WHAT YOU SHOULD DO
Reply solely with the number of lines, in the records underneath, that include the word "Einordnung".

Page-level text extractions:
◇ ◇ ◇ ◇
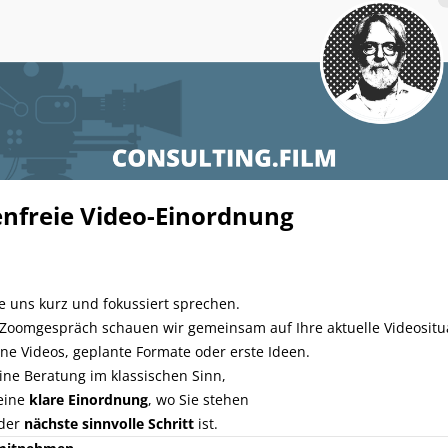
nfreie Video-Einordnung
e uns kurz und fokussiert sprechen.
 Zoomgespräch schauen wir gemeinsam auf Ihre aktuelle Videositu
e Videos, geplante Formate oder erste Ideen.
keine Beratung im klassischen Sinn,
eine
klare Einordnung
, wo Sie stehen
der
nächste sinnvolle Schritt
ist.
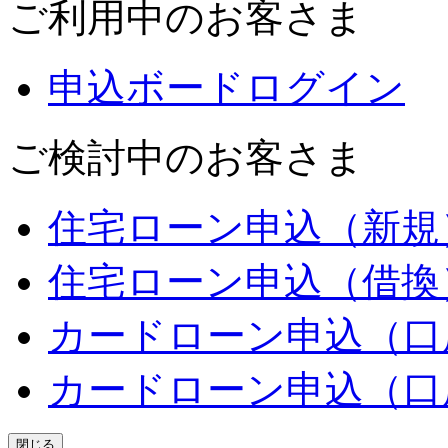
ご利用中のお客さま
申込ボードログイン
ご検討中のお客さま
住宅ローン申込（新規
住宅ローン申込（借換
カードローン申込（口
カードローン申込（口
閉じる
◇ ◇ ◇ ◇
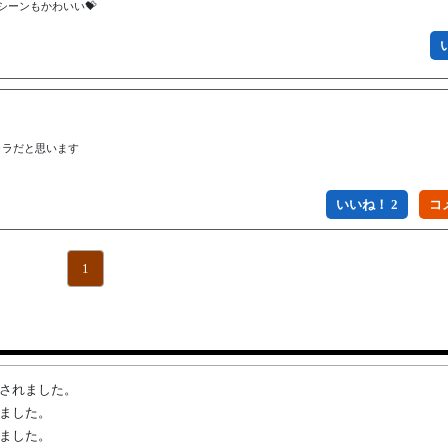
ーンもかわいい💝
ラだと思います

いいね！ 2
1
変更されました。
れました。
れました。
◇ ◇ ◇ ◇
SOLUTION TO THE PROBLEM
2